> _GOAL OF THE EXERCISE_:
Reproduce exactly the lines below from the one containing "5: (362, 670)" through the one containing "21: (388, 612)", including both, and nothing else.

> _DATA TO EXAMINE_:
[Start of section]

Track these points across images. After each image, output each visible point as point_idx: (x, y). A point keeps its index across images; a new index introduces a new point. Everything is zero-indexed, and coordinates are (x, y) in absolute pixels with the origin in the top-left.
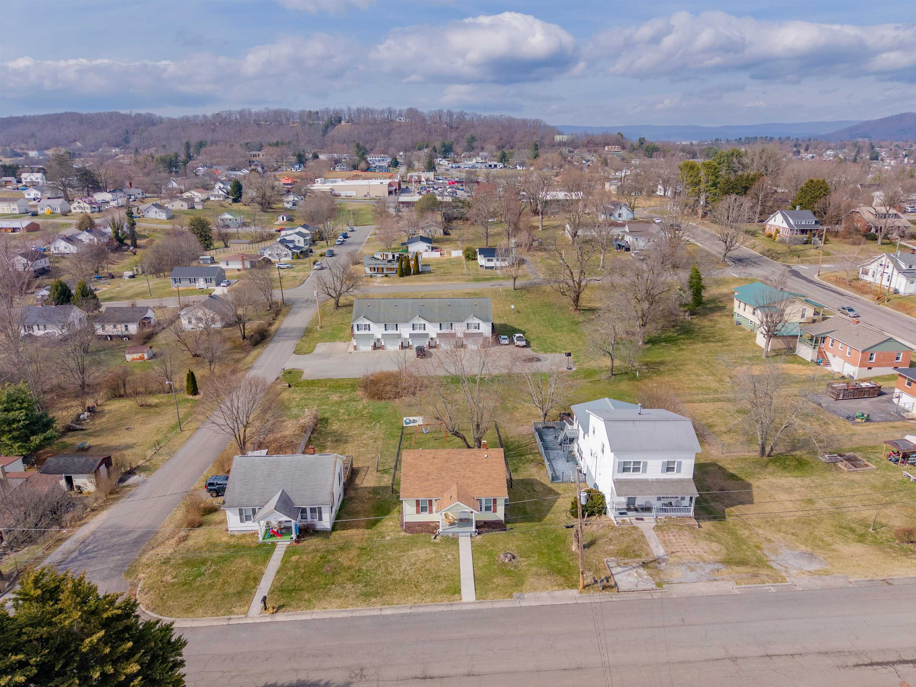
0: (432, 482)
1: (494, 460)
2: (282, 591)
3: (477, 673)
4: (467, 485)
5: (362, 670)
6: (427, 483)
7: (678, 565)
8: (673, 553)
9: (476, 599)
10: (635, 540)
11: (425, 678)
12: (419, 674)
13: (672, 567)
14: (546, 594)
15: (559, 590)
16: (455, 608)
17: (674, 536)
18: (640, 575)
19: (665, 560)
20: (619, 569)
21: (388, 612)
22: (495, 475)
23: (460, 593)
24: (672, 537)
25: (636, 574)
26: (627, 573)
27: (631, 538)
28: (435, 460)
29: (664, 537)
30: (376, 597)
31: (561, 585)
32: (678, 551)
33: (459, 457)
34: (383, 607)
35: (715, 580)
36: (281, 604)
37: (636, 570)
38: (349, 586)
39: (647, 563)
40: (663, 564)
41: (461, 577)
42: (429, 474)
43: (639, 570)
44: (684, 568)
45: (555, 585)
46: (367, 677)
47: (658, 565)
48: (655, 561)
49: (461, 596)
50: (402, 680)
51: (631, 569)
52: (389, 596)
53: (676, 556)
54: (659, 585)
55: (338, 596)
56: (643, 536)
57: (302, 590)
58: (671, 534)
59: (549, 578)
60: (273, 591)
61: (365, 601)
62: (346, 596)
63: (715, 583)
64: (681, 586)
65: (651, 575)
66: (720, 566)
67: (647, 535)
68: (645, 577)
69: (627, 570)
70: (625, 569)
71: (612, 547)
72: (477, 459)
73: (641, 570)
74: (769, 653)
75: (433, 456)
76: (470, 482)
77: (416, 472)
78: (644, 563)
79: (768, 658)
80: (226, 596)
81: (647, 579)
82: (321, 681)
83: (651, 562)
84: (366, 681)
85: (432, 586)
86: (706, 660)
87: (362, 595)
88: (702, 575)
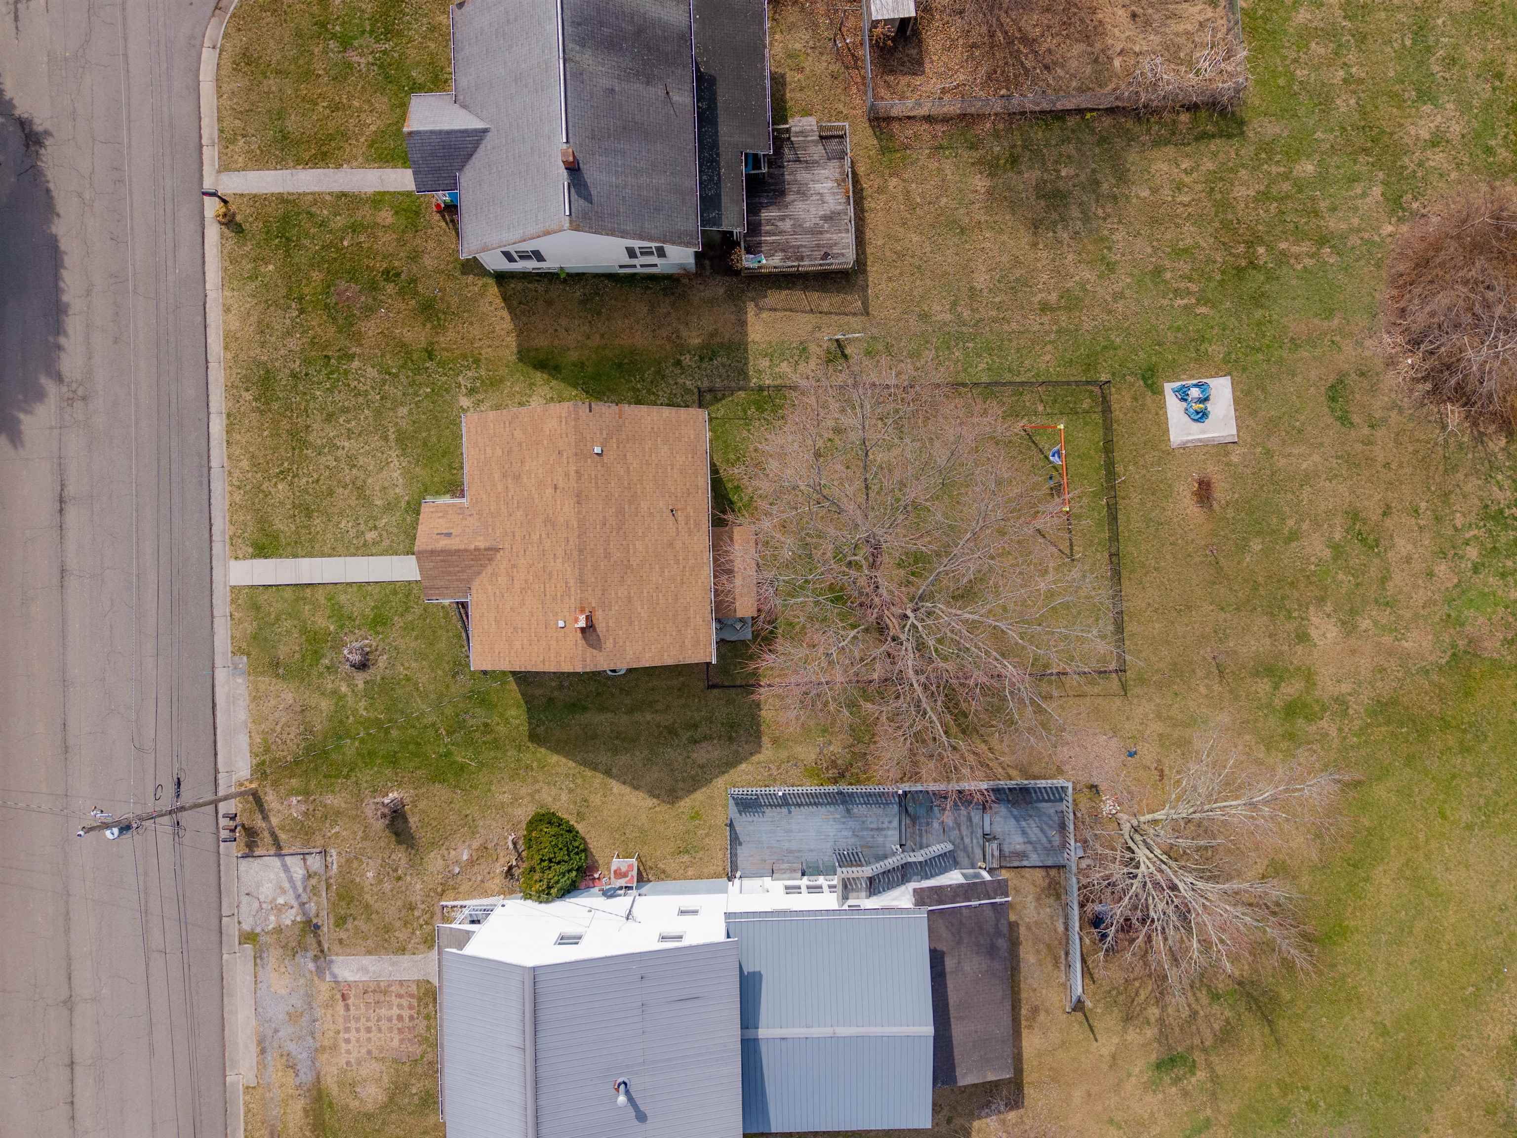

[End of section]

> _EXERCISE RESPONSE_:
5: (362, 670)
6: (427, 483)
7: (678, 565)
8: (673, 553)
9: (476, 599)
10: (635, 540)
11: (425, 678)
12: (419, 674)
13: (672, 567)
14: (546, 594)
15: (559, 590)
16: (455, 608)
17: (674, 536)
18: (640, 575)
19: (665, 560)
20: (619, 569)
21: (388, 612)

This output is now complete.